Even the most ardent Pecota subscriber would acknowledge that even if Mike Leake is projected as the top pitcher on the Cardinals, he has a relatively narrow range of potential outcomes—Leake is safe to be a solid pitcher, but unlikely to rise to the level of Cy Young-caliber. Martinez has that. And while the Cardinals do have a few high-upside relievers, that Zach Britton of the Baltimore Orioles could only managed a 4th place Cy Young finish with a 0.54 ERA, a perfect save conversion rate, and a lack of slam-dunk starter candidates suggests that the era of closers getting serious Cy Young consideration may be over.

MVP candidates seemingly are unlikely for the Cardinals in 2017—while ZiPS has a perfectly rosy expectation for the Cardinals in general, it is via an accumulation of good players rather than through one or two great ones. Five position players are projected for between 2 and 2.5 WAR—Matt Carpenter, Stephen Piscotty, Yadier Molina, Dexter Fowler, and Aledmys Diaz.

Any or all of these players reaching their projection could very well happen, but in the case of MVP consideration, players would need to exceed this mark—2.5 wins wouldn’t be enough for down-ballot votes, much less actual contention. Fowler seems unlikely to contend because with an eight-year sample size, he has never been a serious MVP candidate—2016 was Fowler’s best season and he did not manage a single top ten MVP vote.

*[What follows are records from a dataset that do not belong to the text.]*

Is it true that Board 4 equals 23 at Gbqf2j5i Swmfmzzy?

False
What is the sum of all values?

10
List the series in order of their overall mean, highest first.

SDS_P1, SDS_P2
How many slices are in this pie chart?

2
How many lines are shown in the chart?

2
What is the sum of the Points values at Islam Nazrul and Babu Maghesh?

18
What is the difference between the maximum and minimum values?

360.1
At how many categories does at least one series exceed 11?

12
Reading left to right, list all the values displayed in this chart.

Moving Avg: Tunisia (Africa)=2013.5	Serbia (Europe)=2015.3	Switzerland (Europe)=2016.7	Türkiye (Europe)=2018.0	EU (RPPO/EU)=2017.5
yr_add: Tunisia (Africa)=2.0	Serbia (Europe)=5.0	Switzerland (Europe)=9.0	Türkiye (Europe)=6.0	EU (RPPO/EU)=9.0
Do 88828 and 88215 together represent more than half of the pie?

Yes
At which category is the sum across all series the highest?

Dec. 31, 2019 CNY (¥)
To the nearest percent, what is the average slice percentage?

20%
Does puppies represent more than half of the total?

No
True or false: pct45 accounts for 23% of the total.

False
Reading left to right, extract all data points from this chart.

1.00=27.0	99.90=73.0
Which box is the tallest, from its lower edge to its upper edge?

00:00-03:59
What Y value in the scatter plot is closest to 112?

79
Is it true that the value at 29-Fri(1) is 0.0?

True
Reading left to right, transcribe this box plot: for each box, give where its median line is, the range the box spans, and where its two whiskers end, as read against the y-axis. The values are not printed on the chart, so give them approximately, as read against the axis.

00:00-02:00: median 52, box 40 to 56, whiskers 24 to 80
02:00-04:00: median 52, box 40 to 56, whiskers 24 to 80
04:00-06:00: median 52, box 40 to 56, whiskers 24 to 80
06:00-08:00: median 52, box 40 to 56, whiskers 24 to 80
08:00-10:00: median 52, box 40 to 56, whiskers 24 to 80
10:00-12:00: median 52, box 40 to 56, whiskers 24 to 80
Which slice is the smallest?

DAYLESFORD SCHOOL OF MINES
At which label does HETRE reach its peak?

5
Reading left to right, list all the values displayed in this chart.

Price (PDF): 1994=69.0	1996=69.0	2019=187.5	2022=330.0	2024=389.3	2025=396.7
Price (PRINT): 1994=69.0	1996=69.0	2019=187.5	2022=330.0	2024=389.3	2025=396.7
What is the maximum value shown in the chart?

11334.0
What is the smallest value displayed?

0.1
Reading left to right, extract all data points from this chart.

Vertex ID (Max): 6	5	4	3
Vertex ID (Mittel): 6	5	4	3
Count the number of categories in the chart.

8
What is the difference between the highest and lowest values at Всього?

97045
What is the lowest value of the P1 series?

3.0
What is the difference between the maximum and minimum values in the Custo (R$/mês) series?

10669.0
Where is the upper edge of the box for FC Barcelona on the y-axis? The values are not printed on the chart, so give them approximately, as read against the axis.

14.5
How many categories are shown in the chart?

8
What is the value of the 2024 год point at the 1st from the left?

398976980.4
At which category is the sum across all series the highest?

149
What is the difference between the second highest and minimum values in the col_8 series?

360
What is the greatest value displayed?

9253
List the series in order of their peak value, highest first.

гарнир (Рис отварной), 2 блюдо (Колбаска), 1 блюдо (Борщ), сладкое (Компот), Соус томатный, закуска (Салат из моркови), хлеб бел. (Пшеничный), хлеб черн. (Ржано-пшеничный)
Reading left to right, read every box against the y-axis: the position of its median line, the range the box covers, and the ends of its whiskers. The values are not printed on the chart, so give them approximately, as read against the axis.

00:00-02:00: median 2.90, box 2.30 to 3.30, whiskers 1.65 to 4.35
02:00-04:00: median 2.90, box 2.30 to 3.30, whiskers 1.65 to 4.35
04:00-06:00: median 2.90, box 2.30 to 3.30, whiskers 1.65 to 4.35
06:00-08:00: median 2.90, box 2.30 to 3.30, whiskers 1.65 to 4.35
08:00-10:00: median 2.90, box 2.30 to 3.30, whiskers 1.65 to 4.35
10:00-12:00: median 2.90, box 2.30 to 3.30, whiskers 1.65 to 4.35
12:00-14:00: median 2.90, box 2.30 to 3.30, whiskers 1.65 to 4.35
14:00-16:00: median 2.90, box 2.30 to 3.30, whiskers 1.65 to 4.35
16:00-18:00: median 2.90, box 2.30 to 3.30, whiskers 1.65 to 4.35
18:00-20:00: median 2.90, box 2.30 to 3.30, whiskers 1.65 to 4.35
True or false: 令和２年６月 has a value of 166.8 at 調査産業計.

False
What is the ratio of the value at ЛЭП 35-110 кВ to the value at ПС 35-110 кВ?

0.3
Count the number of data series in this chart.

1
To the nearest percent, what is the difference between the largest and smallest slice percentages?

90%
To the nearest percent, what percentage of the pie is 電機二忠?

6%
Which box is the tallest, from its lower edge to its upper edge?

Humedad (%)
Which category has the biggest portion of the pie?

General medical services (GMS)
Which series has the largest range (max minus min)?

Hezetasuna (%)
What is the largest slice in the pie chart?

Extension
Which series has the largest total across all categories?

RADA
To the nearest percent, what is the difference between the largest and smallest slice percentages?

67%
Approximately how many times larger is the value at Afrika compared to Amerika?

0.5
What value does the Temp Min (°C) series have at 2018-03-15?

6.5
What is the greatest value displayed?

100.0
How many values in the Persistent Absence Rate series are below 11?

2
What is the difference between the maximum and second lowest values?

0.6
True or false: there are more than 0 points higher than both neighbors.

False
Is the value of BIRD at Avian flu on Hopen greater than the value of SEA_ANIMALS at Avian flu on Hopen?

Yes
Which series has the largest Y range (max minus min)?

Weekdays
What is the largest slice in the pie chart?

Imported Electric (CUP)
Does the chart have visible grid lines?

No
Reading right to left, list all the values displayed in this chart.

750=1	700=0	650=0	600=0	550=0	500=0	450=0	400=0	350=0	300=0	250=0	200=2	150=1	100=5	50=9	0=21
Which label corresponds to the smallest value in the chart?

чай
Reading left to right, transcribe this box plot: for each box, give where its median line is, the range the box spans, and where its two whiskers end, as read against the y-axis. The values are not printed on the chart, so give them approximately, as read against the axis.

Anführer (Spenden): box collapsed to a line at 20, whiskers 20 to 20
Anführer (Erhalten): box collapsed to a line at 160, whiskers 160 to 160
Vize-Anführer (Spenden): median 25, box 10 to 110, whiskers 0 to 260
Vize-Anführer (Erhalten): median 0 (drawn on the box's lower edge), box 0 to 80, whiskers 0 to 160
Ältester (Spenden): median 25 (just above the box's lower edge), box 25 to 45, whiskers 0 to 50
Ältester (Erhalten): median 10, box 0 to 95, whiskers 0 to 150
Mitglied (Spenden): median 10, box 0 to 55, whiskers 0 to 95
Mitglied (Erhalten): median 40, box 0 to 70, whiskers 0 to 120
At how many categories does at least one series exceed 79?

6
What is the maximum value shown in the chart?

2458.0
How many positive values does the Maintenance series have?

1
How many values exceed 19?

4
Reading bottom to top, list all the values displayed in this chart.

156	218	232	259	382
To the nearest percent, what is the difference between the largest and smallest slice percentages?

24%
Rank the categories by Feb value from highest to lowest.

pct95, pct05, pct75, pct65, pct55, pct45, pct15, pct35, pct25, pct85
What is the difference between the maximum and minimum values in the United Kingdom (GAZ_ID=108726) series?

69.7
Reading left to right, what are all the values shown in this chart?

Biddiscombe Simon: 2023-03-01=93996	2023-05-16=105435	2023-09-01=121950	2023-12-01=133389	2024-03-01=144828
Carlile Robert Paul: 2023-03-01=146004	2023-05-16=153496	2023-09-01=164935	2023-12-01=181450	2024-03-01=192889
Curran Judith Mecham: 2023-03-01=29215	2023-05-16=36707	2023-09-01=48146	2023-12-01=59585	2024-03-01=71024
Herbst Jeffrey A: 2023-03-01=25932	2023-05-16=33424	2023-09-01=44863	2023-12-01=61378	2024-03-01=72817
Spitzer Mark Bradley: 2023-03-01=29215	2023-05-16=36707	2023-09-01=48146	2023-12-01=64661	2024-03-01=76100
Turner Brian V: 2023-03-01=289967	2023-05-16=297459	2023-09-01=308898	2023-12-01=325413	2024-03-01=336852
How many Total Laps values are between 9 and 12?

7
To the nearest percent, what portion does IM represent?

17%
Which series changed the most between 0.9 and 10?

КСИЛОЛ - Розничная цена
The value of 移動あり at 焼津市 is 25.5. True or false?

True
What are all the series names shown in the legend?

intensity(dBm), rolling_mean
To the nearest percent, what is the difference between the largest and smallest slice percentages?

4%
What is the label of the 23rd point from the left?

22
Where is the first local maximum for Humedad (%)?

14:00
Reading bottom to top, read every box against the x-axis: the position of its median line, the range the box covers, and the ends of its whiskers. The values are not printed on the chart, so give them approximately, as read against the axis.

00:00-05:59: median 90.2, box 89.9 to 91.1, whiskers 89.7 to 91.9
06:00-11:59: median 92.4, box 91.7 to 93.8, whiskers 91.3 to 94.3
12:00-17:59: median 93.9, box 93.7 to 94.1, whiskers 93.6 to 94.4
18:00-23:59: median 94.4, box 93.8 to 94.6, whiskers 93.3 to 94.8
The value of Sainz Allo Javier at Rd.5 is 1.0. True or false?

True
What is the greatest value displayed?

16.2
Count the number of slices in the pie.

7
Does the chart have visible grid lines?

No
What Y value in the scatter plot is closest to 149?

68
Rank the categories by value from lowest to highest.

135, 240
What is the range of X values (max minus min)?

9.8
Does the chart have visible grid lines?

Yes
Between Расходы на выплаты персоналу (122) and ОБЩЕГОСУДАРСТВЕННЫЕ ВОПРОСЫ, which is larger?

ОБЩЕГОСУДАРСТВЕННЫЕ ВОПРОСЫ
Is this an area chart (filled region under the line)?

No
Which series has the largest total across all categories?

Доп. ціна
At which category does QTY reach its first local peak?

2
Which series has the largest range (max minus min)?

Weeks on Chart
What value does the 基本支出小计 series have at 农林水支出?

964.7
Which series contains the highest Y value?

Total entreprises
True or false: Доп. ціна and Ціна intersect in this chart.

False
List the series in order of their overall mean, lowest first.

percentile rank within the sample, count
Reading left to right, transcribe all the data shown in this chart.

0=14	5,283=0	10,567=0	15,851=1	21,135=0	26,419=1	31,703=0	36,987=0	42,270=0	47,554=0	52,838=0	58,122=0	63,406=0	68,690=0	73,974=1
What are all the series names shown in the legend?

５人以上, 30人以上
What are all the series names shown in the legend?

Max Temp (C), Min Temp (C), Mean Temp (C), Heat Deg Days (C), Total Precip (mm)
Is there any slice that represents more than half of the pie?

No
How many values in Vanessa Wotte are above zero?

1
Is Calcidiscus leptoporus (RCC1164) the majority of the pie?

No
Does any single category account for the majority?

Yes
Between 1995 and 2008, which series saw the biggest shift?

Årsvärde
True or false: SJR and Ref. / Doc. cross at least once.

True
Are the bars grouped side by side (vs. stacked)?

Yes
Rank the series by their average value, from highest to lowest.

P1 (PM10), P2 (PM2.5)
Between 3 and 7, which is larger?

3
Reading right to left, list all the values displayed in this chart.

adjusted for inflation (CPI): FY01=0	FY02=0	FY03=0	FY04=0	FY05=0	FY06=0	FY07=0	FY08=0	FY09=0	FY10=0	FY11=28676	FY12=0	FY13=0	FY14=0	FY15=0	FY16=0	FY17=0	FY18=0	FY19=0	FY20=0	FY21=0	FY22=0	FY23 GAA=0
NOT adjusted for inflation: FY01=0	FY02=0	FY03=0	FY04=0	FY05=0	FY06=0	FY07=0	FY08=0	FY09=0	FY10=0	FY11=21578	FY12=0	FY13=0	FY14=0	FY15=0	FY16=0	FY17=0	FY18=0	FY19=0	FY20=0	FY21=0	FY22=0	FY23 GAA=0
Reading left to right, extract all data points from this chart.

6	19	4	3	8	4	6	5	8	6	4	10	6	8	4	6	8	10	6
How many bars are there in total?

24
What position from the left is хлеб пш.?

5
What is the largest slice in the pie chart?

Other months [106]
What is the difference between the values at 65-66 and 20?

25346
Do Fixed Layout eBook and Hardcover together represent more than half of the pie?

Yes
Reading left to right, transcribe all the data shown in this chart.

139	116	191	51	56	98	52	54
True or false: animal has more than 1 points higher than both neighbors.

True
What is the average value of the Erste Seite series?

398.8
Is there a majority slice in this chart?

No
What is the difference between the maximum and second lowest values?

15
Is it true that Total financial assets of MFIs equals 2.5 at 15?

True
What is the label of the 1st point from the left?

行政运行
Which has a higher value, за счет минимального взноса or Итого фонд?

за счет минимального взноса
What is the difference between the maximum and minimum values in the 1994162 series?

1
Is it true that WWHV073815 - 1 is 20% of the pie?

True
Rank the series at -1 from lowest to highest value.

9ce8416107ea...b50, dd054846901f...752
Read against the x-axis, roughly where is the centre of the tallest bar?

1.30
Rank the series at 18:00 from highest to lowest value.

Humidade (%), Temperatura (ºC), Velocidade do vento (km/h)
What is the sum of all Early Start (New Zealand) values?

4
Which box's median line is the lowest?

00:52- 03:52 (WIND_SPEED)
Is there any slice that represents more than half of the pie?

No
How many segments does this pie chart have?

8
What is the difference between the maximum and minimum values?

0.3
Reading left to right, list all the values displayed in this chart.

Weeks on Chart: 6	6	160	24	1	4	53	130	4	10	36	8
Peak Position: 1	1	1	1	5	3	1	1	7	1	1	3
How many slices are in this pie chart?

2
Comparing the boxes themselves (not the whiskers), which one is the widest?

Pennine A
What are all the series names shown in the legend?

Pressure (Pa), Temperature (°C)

Even if he pieced together all of the elements he has displayed throughout his career, he probably wouldn’t earn a single first-place vote.

Matt Carpenter received some semi-serious MVP consideration in 2013, but this was carried by the fact that he was supplying decent defense at a premium position—now that Carpenter has moved from second base to third base and now to first base, he would need a level of offensive transcendence that, despite his very good offensive numbers, he has yet to reach, in order to make a serious MVP run.

Aledmys Diaz had a terrific rookie 2016, but even if we are to assume that he is completely for real (there are levels of “for real”-ness, and I would consider him being a league-average shortstop as opposed to being “the guy who couldn’t beat out Ruben Tejada for a roster spot last Spring” him being “for real”, but this level means “2016 was what he will be going forward), he is still far behind Corey Seager.

Stephen Piscotty is young enough and developing in such an unexpected way—that he has displayed moderate power in the big leagues was not expected—that I’m not ready to count out anything for his future. But if somebody is to make an MVP run for the Cardinals in 2017, my pick would be Yadier Molina.

While he probably won’t maintain his 150 wRC+ from the second half of 2016, his marked improvement at the plate, coupled with his sterling reputation for leadership and defense (his declining metrics behind the plate aside), could give him a bump. After all, when Molina tied Braun and Hendricks in MVP voting last season, he was drawing with two players with fairly substantial WAR advantages (by bWAR: Braun had 4.4, Hendricks had 5.0, Molina had 2.9). No player on the Cardinals matches Molina’s ability to exceed his player value metrics in awards voting.

Molina probably isn’t going to win MVP.

Or even come close, really. And at the end of the day, this doesn’t matter too much for his team’s success or lack thereof. If I had to rank the candidates for the big three awards from most to least likely to win, I’d take Martinez, then Weaver (Rookie of the Year is somewhat wide open, and I could see the argument for Weaver in first), then Molina. But all are long shots. But few, if any, had Rick Porcello on their radar heading into 2016 for AL Cy Young. Max Scherzer was a candidate in the NL, but he was not the candidate. Weird things happen, and perhaps they will happen again. I just wouldn’t hold out too much hope.